Experience has shown that the Sudanese government responds when faced with a unified international diplomatic community that is willing to back up its words with action. Promises by the Sudanese government to end violence and impunity for human rights abusers have been insufficient to guarantee respect for human rights. What is needed is a clear message from this week's Security Council special session that accountability for human rights abuses is essential to the resolution of the conflicts both in the South and Darfur.
Naivasha Protocols: Real Human Rights Provisions Still Needed
It is not too late for the Troika and the rest of the international community to insist on accountability. U.N. Security Council members should insist on the creation of an effective, independent and impartial justice system and a robust U.N. human rights monitoring presence to be included in the Naivasha Protocols. If this U.N. monitoring presence is not included in the final North-South peace agreement, the Troika and the international community should guarantee the funding and diplomatic protection necessary for such a U.N. human rights monitoring team to be established and effectively operate inside Sudan.

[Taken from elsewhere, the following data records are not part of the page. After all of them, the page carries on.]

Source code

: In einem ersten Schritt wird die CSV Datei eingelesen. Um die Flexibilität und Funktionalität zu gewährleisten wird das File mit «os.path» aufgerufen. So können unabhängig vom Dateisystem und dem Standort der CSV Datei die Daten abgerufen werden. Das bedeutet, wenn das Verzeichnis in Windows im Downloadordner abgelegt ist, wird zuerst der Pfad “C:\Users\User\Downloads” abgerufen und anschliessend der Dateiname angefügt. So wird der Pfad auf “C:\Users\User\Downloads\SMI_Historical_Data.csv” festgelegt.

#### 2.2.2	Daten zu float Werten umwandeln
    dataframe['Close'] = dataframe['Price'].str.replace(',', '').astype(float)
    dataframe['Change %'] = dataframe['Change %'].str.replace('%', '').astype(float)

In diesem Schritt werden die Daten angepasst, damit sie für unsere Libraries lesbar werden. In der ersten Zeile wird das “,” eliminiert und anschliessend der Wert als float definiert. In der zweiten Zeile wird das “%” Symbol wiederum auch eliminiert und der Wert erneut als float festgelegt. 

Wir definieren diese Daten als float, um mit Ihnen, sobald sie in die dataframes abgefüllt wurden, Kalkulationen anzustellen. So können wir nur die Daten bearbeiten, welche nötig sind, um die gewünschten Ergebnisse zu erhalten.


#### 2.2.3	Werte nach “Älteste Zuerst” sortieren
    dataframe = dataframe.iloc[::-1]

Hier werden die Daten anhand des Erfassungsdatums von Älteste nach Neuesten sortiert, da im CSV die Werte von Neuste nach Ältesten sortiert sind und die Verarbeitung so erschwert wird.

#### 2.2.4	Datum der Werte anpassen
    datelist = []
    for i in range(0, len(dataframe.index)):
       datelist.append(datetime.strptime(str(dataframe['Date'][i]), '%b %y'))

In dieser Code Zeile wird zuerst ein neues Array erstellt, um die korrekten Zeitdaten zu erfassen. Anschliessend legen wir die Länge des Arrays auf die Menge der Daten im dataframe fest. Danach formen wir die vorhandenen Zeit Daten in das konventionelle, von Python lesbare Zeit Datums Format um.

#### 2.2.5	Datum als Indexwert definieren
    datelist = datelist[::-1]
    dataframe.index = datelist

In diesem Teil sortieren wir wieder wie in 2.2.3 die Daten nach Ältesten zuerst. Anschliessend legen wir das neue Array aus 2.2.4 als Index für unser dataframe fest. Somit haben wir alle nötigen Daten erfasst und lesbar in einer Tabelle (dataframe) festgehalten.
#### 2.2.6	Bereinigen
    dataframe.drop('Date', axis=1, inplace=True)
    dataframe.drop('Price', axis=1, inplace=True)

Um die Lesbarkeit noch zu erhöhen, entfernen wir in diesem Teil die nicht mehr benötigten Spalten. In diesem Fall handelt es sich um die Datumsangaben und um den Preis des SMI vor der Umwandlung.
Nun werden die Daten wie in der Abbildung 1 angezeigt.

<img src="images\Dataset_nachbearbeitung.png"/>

Human Rights Watch further recommends that the U.N. Security Council use its upcoming resolution on Sudan to urge that human rights accountability be central to the Naivasha peace accord. In particular, Human Rights Watch urges that the peace accord include provisions to:
- Investigate alleged violations of international human rights and humanitarian law by all parties to the conflict, and bring to justice, before fair, impartial, and independent courts, those accused of having committed such crimes or of having facilitated or tolerated such crimes by groups over which they exercised control;
- Ensure full disclosure of past human rights abuses in the various armed conflicts since 1983 through a Truth and Reconciliation Commission composed of individuals of known honesty, integrity, and impartiality, to be appointed by the parties to the peace agreement and by IGAD, the U.N., and the governments of the U.S., U.K., and Norway;
- Prioritize the development of an effective, independent and impartial national justice system;
- Conduct vigorous international human rights monitoring through a team of international human rights monitors deployed throughout Sudan, appointed and supervised by the office of the High Commissioner on Human Rights, with appropriate mechanisms to ensure respect for human rights;
- Review Sudanese government (and any SPLM/A or Southern regional government) legislation to ensure compatibility with international human rights standards and remove barriers to full and free civil society participation;
- Ratify the Convention for the Elimination of All Forms of Discrimination against Women and other human rights treaties and ensure respect for their provisions;
- Hold elections for local, regional and national government offices within a reasonable period; supervise these elections by international election monitors and a board of Sudanese officials to be appointed by the parties and by the international community;
- Ensure that the members of the newly constituted police and military forces are vetted for past records of human rights abuse, and dismiss any individual found to be questionable in this regard.